--- Problems and tasks ---
1. According to the Reinefarth biography, which town did Reinefarth govern as mayor after the war?
2. Reproduce a stretch of the Reinefarth biography word for word, beginning at the words "Early years" and stopping after "joined the SS.".

--- Provided text ---
— Begin —

Heinz Reinefarth (26 December 1903 – 7 May 1979) was a German SS commander during World War II and government official in West Germany after the war. During the Warsaw Uprising of August 1944 his troops committed numerous atrocities. After the war, Reinefarth became the mayor of the town of Westerland, on the isle of Sylt, and member of the Schleswig-Holstein Landtag. Polish demands for extradition were never accepted, and Reinefarth was never convicted of any war crime.

Early years
Reinefarth was born in Gnesen (Gniezno), Province of Posen. After finishing the gymnasium in 1922, he studied law at the University of Jena. He became a member of the student fraternity Landsmannschaft Suevia Jena (this was the origin of the "Schmiss" – German for "dueling scar" – on his left cheek). He graduated in 1927 and passed the 1st degree state exams. Until 1930 he completed his application at the local court in Jena and was promoted to judge. On 1 August 1932, he joined the NSDAP and received party identification card 1,268,933. In December of the same year, he joined the SS.

World War II
Shortly before the outbreak of World War II, Reinefarth was conscripted as a reserve Feldwebel. For his actions during the invasion of Poland he received the 2nd Class Iron Cross. He took part in the 1940 campaign against France, for which he was awarded the Knight's Cross of the Iron Cross. On 20 April 1942, he was promoted to SS-Brigadeführer, the equivalent of Generalmajor in the Wehrmacht.

— End —

--- Raw data ---
— Begin —

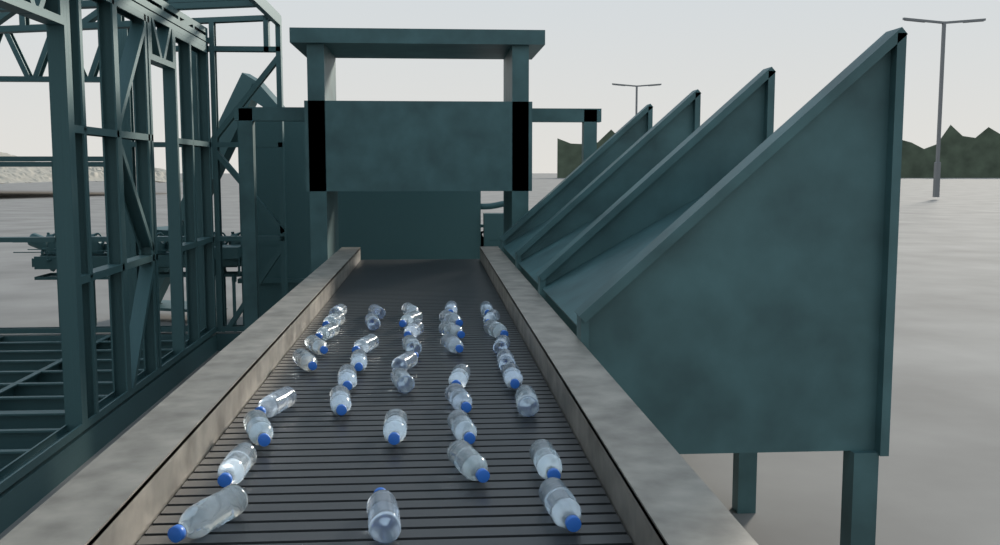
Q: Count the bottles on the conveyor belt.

— End —

--- Solutions to each task ---
1. Westerland, on the isle of Sylt.

2.
Early years
Reinefarth was born in Gnesen (Gniezno), Province of Posen. After finishing the gymnasium in 1922, he studied law at the University of Jena. He became a member of the student fraternity Landsmannschaft Suevia Jena (this was the origin of the "Schmiss" – German for "dueling scar" – on his left cheek). He graduated in 1927 and passed the 1st degree state exams. Until 1930 he completed his application at the local court in Jena and was promoted to judge. On 1 August 1932, he joined the NSDAP and received party identification card 1,268,933. In December of the same year, he joined the SS.